DATA SHOWN:

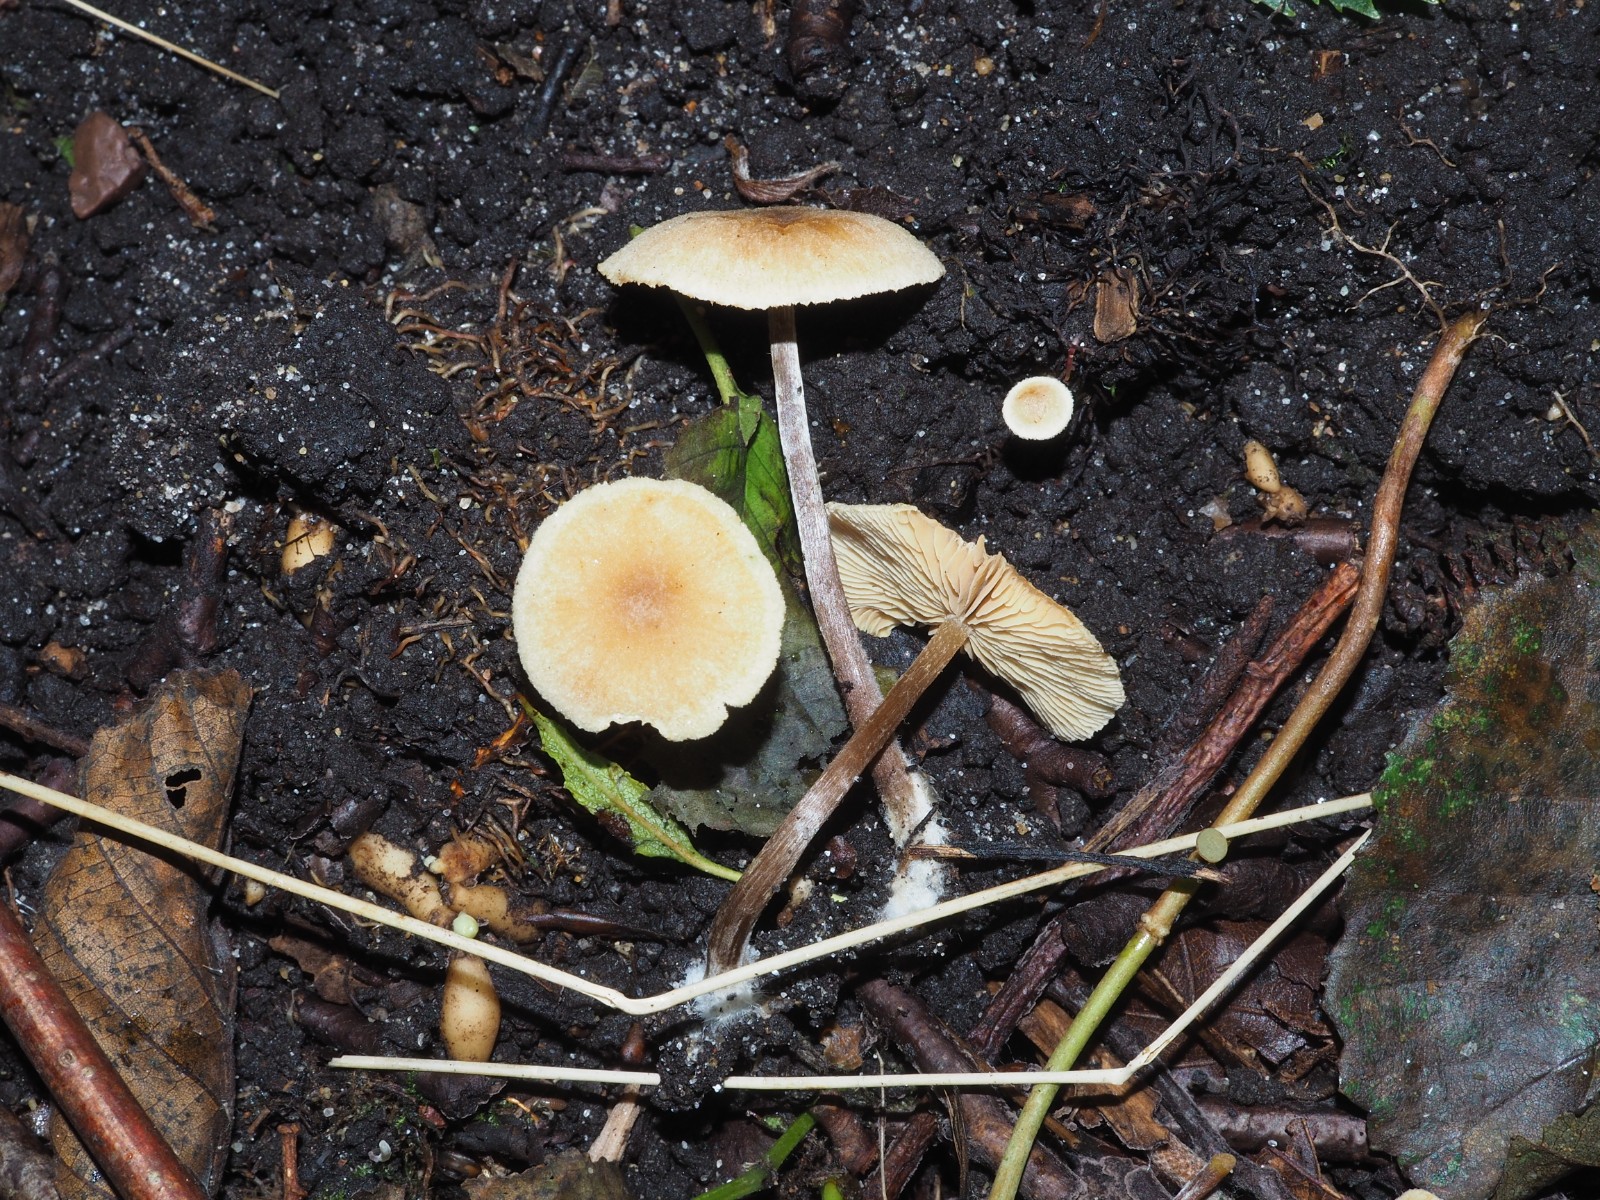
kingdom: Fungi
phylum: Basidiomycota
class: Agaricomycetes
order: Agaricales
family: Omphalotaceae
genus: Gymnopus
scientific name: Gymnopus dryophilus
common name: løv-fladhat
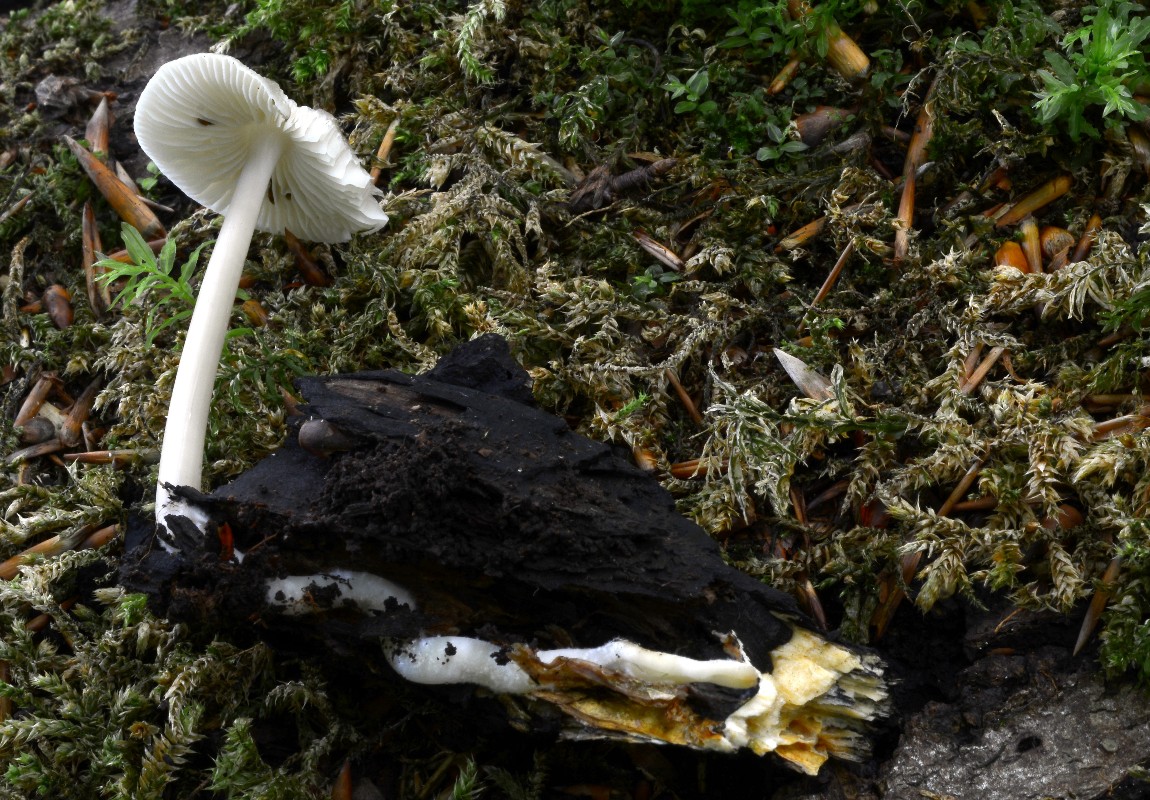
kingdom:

TASK INSTRUCTIONS:
List every naming line from all the records above as one numbered list, with blank lines left out. Don't include the pictures.

TASK SOLUTION:
1. kingdom: Fungi
2. phylum: Basidiomycota
3. class: Agaricomycetes
4. order: Agaricales
5. family: Omphalotaceae
6. genus: Gymnopus
7. scientific name: Gymnopus dryophilus
8. common name: løv-fladhat
9. kingdom:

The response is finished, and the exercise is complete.